READING PASSAGE:
• • •
The Baltic Notebooks of Anthony Blunt
Interview with Stewart Home
Page 3 of 3
And it was great that the biannual emphasized Alytus’ difference because most other biennials get into the same circuit of resembling the movement of today's capitalist culture. You see people you already know, artists you've already seen. The fun thing about the Art Strike Biannual was that there were different people, so you got to meet some really interesting people you hadn’t met before. And it was very important that everyone had a good time. Which is more important than someone making great art because surely the most important thing in life is having a good time.
Which reminds me of what you said once about being interested in an artist as a part of collective, art being a thing of collective...
Because that's what it is to be human. You must have read Marx, his theory of alienation. That's what's wrong with capitalism – when people become separated from each other, that's when things are shit. You don't enjoy yourself. In Alytus we had a great time.
It looks like Marx's theories are facing a comeback at the moment. Why do you think it is so?
Because after the complete failure of the banking system and the crisis people want to understand the system they are living in and Marx provided one of the theories for that. I'm not saying everything in Marx is correct. There have been some changes made to capitalism since the time he was living, but essentially he's got a very good understanding about how this society works. People have a very distorted view of Marx if they encounter him through Lenin and Bolshevism. But if you want to understand capitalist society, Marx is the best theorist to go to.
• • •
RECORD LIST:
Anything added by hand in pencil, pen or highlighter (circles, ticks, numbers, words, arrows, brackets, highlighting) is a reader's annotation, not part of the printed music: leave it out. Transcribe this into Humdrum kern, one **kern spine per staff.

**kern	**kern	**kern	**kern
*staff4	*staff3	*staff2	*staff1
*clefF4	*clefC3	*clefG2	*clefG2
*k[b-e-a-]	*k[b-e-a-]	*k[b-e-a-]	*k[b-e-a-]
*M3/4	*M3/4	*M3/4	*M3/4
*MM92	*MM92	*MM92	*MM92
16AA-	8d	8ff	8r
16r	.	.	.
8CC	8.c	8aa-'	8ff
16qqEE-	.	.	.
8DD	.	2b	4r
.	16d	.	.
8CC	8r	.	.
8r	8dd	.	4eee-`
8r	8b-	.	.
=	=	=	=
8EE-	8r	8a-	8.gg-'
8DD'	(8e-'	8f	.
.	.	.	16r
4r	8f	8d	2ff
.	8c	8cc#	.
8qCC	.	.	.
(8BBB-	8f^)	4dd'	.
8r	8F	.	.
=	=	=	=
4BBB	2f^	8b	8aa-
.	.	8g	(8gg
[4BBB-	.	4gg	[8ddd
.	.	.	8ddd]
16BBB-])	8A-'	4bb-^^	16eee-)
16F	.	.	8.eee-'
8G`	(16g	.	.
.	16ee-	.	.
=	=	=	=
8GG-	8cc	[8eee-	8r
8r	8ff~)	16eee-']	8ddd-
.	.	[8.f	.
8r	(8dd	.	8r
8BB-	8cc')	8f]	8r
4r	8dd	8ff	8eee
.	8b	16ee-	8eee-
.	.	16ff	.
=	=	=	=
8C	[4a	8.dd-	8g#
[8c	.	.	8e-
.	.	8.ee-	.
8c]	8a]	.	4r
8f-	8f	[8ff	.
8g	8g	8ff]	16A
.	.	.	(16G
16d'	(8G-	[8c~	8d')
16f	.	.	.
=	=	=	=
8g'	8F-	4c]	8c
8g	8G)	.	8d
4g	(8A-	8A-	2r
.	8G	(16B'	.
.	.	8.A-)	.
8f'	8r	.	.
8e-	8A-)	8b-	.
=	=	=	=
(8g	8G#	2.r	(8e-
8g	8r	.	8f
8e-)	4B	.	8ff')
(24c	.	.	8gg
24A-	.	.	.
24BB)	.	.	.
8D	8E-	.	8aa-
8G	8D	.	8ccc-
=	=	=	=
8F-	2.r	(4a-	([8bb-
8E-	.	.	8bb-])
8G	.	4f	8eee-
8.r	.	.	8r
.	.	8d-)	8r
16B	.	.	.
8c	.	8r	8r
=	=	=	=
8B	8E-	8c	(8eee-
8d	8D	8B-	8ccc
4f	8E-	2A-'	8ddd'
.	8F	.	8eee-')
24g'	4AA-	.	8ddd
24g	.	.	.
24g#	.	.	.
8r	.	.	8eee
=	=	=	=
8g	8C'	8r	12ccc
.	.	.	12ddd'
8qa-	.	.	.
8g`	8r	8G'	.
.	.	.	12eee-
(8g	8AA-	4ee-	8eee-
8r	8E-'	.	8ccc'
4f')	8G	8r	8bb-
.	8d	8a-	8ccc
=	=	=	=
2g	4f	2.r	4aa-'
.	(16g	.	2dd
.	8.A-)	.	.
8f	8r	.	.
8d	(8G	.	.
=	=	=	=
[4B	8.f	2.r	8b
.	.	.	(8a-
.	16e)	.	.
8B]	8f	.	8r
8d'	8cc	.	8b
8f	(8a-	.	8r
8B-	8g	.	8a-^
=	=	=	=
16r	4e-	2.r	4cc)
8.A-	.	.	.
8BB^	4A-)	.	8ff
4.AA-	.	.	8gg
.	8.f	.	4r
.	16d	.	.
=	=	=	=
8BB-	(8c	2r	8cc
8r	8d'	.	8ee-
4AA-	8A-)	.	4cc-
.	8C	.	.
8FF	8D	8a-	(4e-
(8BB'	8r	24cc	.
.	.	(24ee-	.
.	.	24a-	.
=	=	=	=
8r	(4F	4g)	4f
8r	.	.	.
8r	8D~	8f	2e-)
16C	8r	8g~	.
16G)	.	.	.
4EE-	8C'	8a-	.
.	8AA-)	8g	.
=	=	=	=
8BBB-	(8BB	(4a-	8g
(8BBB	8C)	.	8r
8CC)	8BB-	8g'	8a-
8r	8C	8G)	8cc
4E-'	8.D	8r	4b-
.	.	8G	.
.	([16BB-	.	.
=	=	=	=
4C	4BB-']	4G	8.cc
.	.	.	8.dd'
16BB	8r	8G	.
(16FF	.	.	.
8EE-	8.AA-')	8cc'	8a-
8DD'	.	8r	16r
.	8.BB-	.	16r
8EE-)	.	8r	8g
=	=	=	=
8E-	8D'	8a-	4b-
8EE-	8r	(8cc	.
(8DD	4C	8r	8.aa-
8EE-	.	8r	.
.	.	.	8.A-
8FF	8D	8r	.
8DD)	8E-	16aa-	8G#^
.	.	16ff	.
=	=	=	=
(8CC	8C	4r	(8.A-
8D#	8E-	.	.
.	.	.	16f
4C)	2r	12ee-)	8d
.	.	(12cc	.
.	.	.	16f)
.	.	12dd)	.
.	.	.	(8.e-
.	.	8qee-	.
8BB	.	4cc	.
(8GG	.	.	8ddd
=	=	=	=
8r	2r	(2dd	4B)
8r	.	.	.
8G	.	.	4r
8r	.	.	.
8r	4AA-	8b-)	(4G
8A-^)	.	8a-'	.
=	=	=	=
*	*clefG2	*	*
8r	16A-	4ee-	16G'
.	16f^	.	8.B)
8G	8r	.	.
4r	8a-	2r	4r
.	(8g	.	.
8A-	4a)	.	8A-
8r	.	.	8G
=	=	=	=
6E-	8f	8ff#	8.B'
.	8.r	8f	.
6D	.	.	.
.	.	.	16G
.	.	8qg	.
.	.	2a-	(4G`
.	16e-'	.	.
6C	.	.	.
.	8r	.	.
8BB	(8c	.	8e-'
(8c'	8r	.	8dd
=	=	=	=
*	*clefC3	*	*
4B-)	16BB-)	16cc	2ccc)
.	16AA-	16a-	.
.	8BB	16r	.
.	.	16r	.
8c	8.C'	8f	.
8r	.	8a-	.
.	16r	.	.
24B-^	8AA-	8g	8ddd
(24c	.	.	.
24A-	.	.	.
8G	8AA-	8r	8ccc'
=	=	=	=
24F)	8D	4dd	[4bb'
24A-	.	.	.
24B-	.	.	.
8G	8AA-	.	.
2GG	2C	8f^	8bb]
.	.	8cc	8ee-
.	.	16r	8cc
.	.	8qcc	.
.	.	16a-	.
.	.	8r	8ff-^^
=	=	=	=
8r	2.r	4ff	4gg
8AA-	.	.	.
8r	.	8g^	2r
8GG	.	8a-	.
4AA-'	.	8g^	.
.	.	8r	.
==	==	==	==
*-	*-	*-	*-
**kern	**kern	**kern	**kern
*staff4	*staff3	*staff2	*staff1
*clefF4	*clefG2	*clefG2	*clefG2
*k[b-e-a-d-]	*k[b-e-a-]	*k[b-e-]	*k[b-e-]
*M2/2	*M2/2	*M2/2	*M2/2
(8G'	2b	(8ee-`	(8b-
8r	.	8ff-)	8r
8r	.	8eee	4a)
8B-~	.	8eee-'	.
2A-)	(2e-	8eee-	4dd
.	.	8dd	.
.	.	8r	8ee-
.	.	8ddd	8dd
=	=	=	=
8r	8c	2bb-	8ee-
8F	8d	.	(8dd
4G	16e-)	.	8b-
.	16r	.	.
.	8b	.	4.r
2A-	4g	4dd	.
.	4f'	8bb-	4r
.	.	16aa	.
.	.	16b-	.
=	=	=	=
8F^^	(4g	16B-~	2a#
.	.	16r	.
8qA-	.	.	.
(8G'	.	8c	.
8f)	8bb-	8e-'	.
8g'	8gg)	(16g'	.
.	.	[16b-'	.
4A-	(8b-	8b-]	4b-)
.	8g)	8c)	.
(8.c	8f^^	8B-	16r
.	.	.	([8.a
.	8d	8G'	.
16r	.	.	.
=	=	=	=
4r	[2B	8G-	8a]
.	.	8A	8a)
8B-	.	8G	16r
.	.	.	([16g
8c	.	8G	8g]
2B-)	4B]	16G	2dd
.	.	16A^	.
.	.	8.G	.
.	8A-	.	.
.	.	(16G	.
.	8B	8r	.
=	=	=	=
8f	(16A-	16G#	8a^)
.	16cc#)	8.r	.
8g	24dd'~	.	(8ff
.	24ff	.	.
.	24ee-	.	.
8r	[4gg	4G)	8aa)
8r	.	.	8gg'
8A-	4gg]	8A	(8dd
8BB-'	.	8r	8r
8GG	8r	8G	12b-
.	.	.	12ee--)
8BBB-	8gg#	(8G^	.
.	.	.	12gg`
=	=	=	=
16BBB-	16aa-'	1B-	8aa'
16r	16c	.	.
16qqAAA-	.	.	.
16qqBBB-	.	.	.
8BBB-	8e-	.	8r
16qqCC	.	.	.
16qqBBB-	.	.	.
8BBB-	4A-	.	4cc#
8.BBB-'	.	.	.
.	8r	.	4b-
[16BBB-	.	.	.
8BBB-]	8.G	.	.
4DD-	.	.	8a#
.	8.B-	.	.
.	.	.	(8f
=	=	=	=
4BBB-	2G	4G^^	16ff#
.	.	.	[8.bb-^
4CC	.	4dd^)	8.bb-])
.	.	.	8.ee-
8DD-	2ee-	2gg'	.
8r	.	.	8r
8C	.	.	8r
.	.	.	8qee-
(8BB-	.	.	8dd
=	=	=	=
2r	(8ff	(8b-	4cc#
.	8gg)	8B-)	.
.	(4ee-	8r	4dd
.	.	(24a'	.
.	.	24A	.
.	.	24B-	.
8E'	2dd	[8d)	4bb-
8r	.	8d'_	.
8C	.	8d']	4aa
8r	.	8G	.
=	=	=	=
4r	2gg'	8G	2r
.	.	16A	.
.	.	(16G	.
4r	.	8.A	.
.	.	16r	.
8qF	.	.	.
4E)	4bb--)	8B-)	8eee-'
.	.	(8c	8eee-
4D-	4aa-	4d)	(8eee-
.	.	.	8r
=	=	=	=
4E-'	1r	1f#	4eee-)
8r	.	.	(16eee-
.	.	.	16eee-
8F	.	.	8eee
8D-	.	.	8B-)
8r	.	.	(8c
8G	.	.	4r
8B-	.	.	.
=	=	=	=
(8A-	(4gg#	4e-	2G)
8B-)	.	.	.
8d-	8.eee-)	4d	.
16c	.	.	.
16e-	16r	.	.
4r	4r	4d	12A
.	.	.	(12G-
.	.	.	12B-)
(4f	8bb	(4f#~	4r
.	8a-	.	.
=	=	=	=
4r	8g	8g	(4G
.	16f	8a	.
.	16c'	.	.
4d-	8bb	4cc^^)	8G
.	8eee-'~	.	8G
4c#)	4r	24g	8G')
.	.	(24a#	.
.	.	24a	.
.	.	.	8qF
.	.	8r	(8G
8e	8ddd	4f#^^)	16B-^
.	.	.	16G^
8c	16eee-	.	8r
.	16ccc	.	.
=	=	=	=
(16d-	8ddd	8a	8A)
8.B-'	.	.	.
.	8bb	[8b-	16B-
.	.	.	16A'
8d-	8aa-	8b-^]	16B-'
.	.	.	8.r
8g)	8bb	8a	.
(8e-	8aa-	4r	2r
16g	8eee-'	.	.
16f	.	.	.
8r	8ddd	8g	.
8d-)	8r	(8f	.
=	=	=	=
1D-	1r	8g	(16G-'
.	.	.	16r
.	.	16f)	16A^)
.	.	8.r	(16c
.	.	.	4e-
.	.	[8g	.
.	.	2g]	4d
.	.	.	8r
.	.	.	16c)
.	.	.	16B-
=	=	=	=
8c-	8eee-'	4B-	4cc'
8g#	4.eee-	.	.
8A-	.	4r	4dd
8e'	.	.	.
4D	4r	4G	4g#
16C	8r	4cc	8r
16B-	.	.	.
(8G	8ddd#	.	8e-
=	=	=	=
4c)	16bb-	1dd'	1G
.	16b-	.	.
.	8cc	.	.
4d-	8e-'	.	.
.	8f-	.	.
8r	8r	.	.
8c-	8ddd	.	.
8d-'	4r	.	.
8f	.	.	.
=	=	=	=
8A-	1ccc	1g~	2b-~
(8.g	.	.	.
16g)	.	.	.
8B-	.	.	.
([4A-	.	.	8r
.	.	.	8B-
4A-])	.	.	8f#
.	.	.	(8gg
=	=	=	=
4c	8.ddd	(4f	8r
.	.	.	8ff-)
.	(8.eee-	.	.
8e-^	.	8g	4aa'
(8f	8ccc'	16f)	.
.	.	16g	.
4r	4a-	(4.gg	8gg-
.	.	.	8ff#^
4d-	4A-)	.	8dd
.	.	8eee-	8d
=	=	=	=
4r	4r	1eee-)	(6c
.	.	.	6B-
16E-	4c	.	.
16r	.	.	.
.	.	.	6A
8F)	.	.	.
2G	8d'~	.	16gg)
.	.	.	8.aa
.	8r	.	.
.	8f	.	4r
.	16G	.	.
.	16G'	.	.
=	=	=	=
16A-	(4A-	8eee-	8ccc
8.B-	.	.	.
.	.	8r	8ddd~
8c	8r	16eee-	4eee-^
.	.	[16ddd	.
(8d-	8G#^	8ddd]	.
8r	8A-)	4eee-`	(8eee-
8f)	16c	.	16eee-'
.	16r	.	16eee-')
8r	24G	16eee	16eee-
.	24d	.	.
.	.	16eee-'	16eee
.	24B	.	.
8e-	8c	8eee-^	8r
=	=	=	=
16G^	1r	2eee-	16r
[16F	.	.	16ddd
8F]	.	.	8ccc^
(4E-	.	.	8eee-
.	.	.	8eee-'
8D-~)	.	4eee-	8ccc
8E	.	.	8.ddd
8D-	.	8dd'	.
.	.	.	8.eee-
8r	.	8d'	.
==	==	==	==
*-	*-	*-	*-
• • •
TASK GOAL:
Edit a part of the interview: begin at the words "It looks like" and stop after "theorist to go to.", changing "banking system" to "financial system". The lines after the interview aren't needed here.

ANSWER TO THIS TASK:
It looks like Marx's theories are facing a comeback at the moment. Why do you think it is so?
Because after the complete failure of the financial system and the crisis people want to understand the system they are living in and Marx provided one of the theories for that. I'm not saying everything in Marx is correct. There have been some changes made to capitalism since the time he was living, but essentially he's got a very good understanding about how this society works. People have a very distorted view of Marx if they encounter him through Lenin and Bolshevism. But if you want to understand capitalist society, Marx is the best theorist to go to.